Isaak: I was scared when I found out about the stroke. But then God told me it was going to be OK and not to worry. It was really a calming thing, but strange at the same time. I remember telling my mom that it would be OK because God told me it would.

What has his recovery been like?

Beth: It has been challenging to say the least. We have four children and we both work full time, so to suddenly stop time to focus on one child was difficult since I don’t want to miss anything with any of my kiddos. But God had things already worked out and I had family and friends jump right in and take over where I needed help. My other children were loved on in ways that are still beyond my understanding. Working for Sweetwater was just one more blessing, as they allowed me (and still continue to allow me) to take the time needed to be with my family. I was able to devote all of my time to helping Isaak recover.

Parkview In-Patient Rehab is beyond amazing. The staff took us in with open arms and offered encouragement and support at every turn. Dr. Leuthner and his nurse Jennifer made sure Isaak was well taken care of. The therapists and nursing staff went above and beyond in helping Isaak recover. They definitely feel like part of our family now. Outpatient Rehab has been just as much of a blessing to us! His recovery wouldn’t be what it is without everyone loving on Isaak the way they have.

How is Isaak doing today?

Beth: Looking at Isaak now, you would have no idea he had a stroke. He has made huge strides in his physical rehab. His biggest challenge is cognitive, with word recall seeming to be at the top. But he is making improvements daily and is determined to regain what is missing. He is still a go getter, and when he has his mind set to do something, he is going to do it. He just needs to take more breaks in his day and have moments of downtime that he didn’t need before. He is still ornery and likes to make us laugh.

Isaak: I’ve been doing great and, by the grace of God, I have been able to regain my ability to speak fluently.

What would you tell others about the risk of stroke?

Beth: We didn’t really recognize that Isaak had any risk for a stroke.

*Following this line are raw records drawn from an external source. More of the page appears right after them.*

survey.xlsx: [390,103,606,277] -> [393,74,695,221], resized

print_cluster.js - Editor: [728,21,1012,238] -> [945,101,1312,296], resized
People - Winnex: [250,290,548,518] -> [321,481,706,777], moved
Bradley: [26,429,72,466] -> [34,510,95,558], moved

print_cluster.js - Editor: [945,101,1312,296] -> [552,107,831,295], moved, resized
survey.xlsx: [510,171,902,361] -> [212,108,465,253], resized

We still aren’t sure why he had the stroke, and we may never get the answer. What I would say is to never rule out the symptoms of a stroke or chalk it up to nothing, because, like in our case, it definitely was something. 

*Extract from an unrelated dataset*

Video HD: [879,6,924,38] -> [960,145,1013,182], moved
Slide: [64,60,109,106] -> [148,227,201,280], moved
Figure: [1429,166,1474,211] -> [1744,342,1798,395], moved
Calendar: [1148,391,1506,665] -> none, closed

Isaak: A stroke can happen to anyone at any age, and it’s good to check your blood pressure periodically.

A physician weighs in

According to Dr. Hetrick, you can think of a stroke as a heart attack to the brain. Often, an occurrence can be attributed to some underlying problems, such as a genetic blood condition or a heart condition. Other common causes include:

  • drug usage
  • smoking
  • diabetes
  • high blood pressure
  • cholesterol levels

While it’s less likely that a stroke will occur in a younger individual, it can happen. In fact, there is a possibility of stroke from conception (a baby in utero) all the way up through life. It’s one of the most common health issues worldwide. Stroke can happen in younger adults as well, especially those who are smoking or those who are doing street drugs, such as cocaine.

Reducing risk of stroke

Diet is huge. The best diet for stroke prevention is currently believed to be the Mediterranean diet. It’s a diet that is high in fruits and vegetables, complex grains (brown rice), complex carbohydrates, whole grains and breads, fish and white protein (low red meat). As a rule, try to consume everything in moderation.

It’s also incredibly important to make sure that your high blood pressure, diabetes and cholesterol are controlled. Those are huge risk factors for stroke.